- [Assignment]: Return every line of the data below that includes the string "Hitam".

- [Listed entries]:

┄┄┄┄┄┄┄┄┄┄

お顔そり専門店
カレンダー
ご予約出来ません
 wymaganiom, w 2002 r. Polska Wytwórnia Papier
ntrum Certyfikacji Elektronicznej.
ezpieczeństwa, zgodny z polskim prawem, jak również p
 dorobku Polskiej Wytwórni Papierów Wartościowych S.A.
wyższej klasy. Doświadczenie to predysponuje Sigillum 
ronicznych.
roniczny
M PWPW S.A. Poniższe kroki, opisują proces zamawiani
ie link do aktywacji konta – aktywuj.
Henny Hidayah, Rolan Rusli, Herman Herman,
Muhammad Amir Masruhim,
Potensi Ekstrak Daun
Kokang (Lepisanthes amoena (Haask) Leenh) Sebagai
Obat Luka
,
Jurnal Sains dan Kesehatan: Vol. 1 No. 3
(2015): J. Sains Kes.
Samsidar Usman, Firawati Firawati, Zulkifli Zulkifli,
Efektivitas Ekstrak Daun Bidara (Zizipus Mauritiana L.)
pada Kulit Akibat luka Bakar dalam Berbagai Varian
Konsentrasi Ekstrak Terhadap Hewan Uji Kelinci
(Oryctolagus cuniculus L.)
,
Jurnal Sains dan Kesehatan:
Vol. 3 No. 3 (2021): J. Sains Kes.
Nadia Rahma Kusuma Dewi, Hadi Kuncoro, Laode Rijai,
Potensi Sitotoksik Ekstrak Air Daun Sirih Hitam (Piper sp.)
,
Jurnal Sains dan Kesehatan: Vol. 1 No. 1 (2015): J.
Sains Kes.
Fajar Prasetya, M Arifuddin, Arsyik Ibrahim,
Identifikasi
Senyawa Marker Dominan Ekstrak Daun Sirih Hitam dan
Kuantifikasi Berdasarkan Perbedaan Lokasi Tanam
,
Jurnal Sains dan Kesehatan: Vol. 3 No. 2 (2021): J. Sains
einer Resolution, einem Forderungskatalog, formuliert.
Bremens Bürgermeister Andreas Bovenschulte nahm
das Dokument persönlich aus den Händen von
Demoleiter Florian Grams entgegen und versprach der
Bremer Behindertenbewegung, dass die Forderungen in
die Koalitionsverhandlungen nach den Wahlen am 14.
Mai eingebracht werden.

┄┄┄┄┄┄┄┄┄┄

- [Written response]:
Potensi Sitotoksik Ekstrak Air Daun Sirih Hitam (Piper sp.)
Senyawa Marker Dominan Ekstrak Daun Sirih Hitam dan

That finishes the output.